My grandsons were bringing home those decodable stories when I was still showing up with “fresh books.” I saw their progress when they started taking books out of my hands and reading them to me instead.  

Then they were off, to chapter books and graphic novels. Their rooms spill over with books; books are considered emergency supplies for car rides and waiting rooms. One of the rewards on my grandsons’ to-do list is “reading at the table.” 

I had occasion to ride in the middle seat of their van recently and was pleased to see the seatback pockets crammed with books and activities: Sudoku for my older grandson, various magazines for both of them, and of course graphic novels and what I think of as book-books.  

The characters they visit and re-visit are not those of my childhood, of course, although I know their mother has read the Little House series to them, along with Beverly Cleary’s books and even the random Betsy-Tacy. They’ll reach for Ben Hatke’s Zita and Mighty Jack, for Rick Riordan’s Percy Jackson books, for Dav Pilkey’s Dog Man...and other authors I don’t know. That’s what learning to read does: It gives young readers an affectionate pat between the shoulder blades and sends them off to worlds of their own.  

I try to keep up. When my granddaughter started middle school, she was invited to join the Newbery Club. One of the books she read was given to her by her teacher. She subsequently was given another copy signed by the author, leaving her with two copies of the same book. She gave the extra to her cousin, also in middle school, who lent it to me: Freewater, by Amina Luqman-Dawson, set in the Antebellum South, is the story of once-enslaved people who escape not to the north but by running south into the swamps. 

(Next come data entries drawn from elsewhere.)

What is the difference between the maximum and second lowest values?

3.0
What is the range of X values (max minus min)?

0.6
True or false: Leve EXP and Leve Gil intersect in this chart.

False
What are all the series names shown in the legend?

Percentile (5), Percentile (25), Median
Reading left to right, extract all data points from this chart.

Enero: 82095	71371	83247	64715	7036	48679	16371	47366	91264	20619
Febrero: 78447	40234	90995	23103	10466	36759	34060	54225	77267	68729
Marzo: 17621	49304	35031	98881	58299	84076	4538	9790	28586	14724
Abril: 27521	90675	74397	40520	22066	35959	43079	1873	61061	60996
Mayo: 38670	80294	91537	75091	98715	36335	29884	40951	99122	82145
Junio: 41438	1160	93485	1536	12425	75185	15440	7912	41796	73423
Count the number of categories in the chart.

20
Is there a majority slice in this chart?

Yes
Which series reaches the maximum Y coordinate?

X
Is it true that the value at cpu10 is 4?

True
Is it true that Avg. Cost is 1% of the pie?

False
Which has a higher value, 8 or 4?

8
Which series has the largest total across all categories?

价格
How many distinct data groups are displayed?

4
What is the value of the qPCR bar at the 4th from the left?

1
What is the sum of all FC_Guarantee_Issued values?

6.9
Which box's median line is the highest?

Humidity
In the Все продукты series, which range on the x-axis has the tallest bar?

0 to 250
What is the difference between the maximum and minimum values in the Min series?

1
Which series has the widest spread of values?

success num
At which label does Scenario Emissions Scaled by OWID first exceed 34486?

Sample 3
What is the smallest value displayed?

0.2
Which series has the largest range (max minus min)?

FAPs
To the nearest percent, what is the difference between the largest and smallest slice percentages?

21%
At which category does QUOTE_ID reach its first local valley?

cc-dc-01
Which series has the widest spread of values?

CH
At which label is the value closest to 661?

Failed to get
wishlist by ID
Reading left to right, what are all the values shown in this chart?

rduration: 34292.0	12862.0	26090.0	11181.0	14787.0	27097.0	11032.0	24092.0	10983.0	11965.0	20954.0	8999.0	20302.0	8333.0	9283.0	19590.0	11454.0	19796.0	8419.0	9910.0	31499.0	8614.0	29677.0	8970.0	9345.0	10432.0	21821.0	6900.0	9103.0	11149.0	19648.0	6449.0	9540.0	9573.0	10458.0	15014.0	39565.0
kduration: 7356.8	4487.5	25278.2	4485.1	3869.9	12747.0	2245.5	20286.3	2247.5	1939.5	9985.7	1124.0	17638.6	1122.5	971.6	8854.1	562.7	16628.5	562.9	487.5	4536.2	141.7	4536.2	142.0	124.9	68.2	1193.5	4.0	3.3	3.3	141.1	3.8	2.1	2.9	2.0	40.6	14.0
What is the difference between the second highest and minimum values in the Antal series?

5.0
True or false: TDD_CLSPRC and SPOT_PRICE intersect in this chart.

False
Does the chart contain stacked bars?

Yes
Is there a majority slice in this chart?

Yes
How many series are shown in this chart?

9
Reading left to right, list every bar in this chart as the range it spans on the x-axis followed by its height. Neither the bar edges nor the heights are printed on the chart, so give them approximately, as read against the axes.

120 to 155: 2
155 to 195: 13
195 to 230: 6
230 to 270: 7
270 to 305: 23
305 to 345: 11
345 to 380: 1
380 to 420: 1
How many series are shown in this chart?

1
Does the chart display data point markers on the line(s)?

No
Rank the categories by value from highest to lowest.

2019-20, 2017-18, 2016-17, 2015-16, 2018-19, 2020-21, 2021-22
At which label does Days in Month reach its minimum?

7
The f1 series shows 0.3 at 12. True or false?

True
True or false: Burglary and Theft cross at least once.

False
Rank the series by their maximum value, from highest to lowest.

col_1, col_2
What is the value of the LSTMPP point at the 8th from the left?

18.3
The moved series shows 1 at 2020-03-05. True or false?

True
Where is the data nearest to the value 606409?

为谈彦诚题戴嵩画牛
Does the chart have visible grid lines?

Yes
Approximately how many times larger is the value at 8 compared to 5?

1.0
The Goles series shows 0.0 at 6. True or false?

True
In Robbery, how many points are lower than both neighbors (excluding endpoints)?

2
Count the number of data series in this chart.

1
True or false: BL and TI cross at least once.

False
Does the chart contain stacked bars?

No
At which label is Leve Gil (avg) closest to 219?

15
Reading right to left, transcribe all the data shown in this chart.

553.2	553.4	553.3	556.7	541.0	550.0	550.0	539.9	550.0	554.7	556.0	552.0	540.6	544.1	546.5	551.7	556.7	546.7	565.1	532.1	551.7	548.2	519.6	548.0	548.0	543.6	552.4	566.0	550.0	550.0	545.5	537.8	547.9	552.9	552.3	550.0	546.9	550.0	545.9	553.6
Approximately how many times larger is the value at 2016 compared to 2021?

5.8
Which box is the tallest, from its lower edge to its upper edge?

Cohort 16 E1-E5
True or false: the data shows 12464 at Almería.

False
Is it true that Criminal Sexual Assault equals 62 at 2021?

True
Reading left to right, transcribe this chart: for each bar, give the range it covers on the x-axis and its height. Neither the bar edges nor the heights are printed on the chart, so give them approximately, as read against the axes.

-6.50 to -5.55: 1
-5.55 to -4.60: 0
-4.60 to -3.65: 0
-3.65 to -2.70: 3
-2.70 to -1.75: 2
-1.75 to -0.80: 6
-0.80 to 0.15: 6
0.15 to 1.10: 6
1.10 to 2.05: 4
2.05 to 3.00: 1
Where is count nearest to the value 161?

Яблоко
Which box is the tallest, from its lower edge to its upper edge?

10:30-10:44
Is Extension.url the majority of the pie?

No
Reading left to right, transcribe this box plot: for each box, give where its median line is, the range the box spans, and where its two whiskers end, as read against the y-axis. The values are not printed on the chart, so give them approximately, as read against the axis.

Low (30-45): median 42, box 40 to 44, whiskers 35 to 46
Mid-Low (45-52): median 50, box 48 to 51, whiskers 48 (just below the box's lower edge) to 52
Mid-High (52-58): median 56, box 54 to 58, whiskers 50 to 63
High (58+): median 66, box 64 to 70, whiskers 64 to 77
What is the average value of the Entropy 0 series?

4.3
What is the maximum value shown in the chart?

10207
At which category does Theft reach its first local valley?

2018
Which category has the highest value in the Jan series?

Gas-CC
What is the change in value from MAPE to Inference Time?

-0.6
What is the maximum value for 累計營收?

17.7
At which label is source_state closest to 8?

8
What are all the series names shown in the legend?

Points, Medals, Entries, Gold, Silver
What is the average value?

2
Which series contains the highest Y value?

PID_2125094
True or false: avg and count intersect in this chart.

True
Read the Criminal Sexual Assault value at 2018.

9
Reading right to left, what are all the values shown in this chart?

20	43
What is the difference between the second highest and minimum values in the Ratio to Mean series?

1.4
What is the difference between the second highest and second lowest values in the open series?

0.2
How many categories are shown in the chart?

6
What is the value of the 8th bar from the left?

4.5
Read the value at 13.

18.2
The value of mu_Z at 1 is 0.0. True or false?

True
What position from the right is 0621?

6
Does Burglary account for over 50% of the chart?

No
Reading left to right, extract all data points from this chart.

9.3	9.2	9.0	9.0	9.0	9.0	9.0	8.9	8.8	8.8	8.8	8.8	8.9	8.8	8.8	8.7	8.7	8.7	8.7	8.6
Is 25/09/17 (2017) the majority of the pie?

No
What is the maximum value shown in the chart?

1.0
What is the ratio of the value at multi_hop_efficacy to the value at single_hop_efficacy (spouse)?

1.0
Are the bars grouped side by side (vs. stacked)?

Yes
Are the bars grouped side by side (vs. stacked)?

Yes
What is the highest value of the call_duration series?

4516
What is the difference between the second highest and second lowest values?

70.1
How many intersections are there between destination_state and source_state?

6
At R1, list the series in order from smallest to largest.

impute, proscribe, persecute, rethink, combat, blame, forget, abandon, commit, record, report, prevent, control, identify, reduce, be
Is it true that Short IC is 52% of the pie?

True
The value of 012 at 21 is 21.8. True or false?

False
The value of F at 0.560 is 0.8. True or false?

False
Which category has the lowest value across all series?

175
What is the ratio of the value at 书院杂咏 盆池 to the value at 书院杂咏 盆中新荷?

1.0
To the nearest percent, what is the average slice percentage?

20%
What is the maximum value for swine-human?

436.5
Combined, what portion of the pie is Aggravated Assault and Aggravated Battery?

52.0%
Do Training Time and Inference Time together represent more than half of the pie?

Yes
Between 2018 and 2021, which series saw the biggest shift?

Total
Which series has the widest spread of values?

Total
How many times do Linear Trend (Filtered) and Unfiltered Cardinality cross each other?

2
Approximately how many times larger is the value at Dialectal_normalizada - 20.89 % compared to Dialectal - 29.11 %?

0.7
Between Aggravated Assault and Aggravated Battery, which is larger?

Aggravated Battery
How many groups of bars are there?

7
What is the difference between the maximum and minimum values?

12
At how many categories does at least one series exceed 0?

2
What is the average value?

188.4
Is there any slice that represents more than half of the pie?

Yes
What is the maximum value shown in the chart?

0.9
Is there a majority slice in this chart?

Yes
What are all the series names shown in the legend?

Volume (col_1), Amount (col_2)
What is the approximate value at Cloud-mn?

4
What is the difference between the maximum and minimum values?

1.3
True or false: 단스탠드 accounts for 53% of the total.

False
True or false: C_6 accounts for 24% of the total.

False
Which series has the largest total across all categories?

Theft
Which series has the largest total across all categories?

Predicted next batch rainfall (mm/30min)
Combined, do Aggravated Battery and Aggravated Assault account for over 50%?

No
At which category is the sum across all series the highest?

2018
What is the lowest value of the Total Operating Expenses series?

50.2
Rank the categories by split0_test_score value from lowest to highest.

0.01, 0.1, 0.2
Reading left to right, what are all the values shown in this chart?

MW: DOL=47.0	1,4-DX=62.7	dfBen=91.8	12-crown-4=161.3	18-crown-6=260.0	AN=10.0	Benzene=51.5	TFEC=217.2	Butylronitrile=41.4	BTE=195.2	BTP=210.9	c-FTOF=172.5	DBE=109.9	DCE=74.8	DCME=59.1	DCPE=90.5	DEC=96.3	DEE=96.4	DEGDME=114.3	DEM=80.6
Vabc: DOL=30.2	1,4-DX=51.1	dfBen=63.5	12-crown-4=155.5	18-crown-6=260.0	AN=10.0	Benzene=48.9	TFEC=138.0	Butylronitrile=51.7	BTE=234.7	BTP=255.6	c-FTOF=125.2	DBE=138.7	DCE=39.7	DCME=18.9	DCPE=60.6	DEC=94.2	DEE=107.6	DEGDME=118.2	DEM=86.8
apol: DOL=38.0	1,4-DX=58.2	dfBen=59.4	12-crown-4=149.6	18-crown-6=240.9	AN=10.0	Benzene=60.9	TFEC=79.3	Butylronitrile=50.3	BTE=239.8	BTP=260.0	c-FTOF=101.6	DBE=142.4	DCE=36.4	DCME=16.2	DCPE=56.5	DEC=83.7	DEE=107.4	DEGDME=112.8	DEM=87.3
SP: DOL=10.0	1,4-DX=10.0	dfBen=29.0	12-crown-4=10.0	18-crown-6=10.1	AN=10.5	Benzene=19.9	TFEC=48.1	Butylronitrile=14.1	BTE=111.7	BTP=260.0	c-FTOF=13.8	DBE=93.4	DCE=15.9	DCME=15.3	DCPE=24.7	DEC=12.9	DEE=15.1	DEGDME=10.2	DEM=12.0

The book is based on truth, though the characters and the plot are entirely fictitious. I’d like to think Luqman-Dawson will write a sequel or three about her characters. More books mean more stories to re-visit when the time comes — for my grandchildren and for me.   

Which is not to say I never read aloud anymore. The delight of sharing a good story will live as long as readers do. My sister and I read Winnie the Pooh stories to each other when we were sick, the healthy one reading about Woozles and Heffalumps to the feverish one until we were through college. 

When my high-school daughters were visiting universities, I often read aloud on the road. More than once we skidded into admissions offices at the last possible second, after finishing a chapter in the visitors’ parking lot. 

I hope my grandchildren and their parents have similar experiences on their campus visits. Earbuds are all very well, but nothing beats shared memories of golden life moments just before everything changes.

Margo Bartlett
Margo Bartlett
Margo Bartlett wrote, copy-edited, and proofread for newspapers for nearly thirty years and currently does occasional freelance writing and editing. She previously worked for a school book fair company, which offered her the chance to catch up on children’s and YA literature, her favorite genres.